Elle n’était pas belle comme on imagine la beauté, et je ne suis pas beau non plus. Je porte des lunettes, elle en avait aussi.
Elle n’était ni grande, ni avec des grosses fesses, ni avec des gros seins. Elle était tout menue, au contraire, dans sa blouse d’homme. J’ignore de quoi j’avais l’air, avec mon treillis sali de plâtre. Et nous nous sentions un peu stupides, d’un côté comme de l’autre du comptoir, elle n’amenait pas les vis phosphate, je ne les réclamais pas non plus. C’était le matin sur la province. Il est frais et neuf. Parfois, au point qu’il sent le café torréfié. Nous nous attardions - je parle pour moi, mais j’en ai la certitude pour elle - au milieu de cela. Un autre client vint. Il fallut aller chercher les vis phosphate.

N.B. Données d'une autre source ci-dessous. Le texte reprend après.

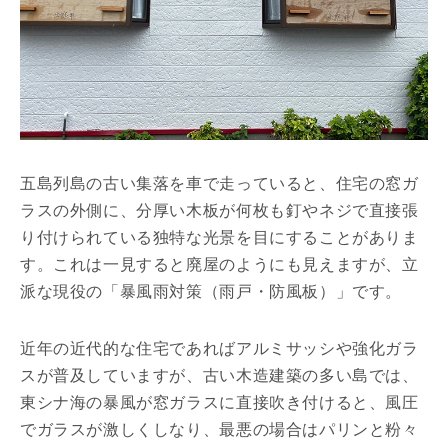
五島列島の古い集落を車で走っていると、住宅の窓ガ
ラスの外側に、分厚い木板が何枚も釘やネジで直接張
り付けられている独特な光景を目にすることがありま
す。これは一見すると廃屋のようにも見えますが、立
派な現役の「暴風雨対策（雨戸・防風板）」です。
近年の近代的な住宅であればアルミサッシや強化ガラ
スが普及していますが、古い木造建築の多い島では、
東シナ海の暴風が窓ガラスに直接吹き付けると、風圧
でガラスが激しくしなり、最悪の場合はパリンと粉々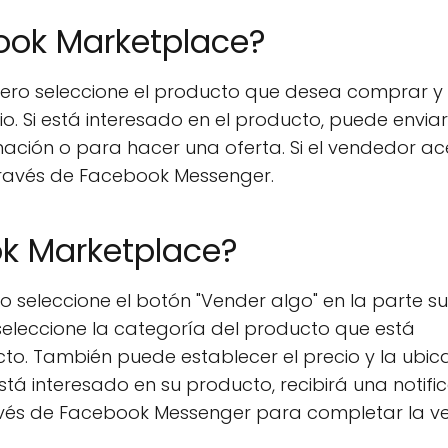
ok Marketplace?
ro seleccione el producto que desea comprar y 
cio. Si está interesado en el producto, puede envia
mación o para hacer una oferta. Si el vendedor a
través de Facebook Messenger.
k Marketplace?
seleccione el botón "Vender algo" en la parte su
 seleccione la categoría del producto que está
to. También puede establecer el precio y la ubic
stá interesado en su producto, recibirá una notifi
vés de Facebook Messenger para completar la ve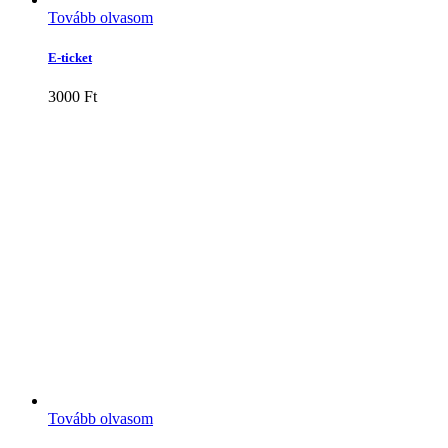
Tovább olvasom
E-ticket
3000
Ft
Tovább olvasom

Je vous connais, Madame. C’est l’honnêteté qui vous rend belle. La droiture, que tout en vous exprime, vous fait une auréole plus attirante qu’une paire d’yeux mauve, et, je suis désolé de vous le dire, vous avez des soeurs. L’une d’elles vendait des vélos boulevard Beaumarchais à Paris, elle s’y retrouvait en plateaux et pignons comme peu d’hommes, une autre était employée dans une boulangerie. Un après-midi d’été, devant la gare, en compagnie d’un ami descendu du train, nous nous étions assis à une table voisine de la sienne, sans nous en rendre compte d’abord. Elle était avec son mari et son enfant. On se jetait des regards à la dérobée, gênés de cela, l’ami, le mari, l’enfant. Pourtant, que s’était-il passé entre nous ? Rien.
Et puis il y avait eu la décompteuse. Elle gagnait depuis quinze ans six mille balles par mois à rembourser des fiches de Sécurité Sociale, elle était déléguée CGT. Il y avait deux sortes de cantine, là où elle travaillait, une pour les ouvriers, la seconde était réservée aux cadres. Vous pensez si c’était facile, de l’inviter au restaurant ! Ses enfants étaient en A : Arthur, Anne et Agathe. Elle se penchait au-dessus de la table pour toucher mes lèvres et disait, je vais sentir le vin, tant pis. Au-dehors, par les vitres, on voyait les platanes vert clair frissonner sous un ciel lavé, et les premières hirondelles. Cela ne se reproduira plus. On fait trop de mal, à tout le monde, et je vous rappelle, de mémoire, cette belle phrase de Claude Mauriac, « Mon Dieu, pourquoi est-ce un tel péché d’aimer ? ».
Ne soyez pas étonnée qu’au moindre clou manquant, maintenant, ce soit vers vous que je me tourne. Au point de commander des articles farfelus, ou que vous n’avez pas en rayon. Cela vous fait rire, de me savoir si piètre bricoleur, et moi, j’aime bien votre rire. Vous ne vous en doutez pas, mais je suis patron. Je dirige une P.M.E. de sentiments. Et j’ai des ouvrières.

Eric Holder

Une belle femme Par Éric Holder
Le Matricule des Anges n°20 , juillet 1997.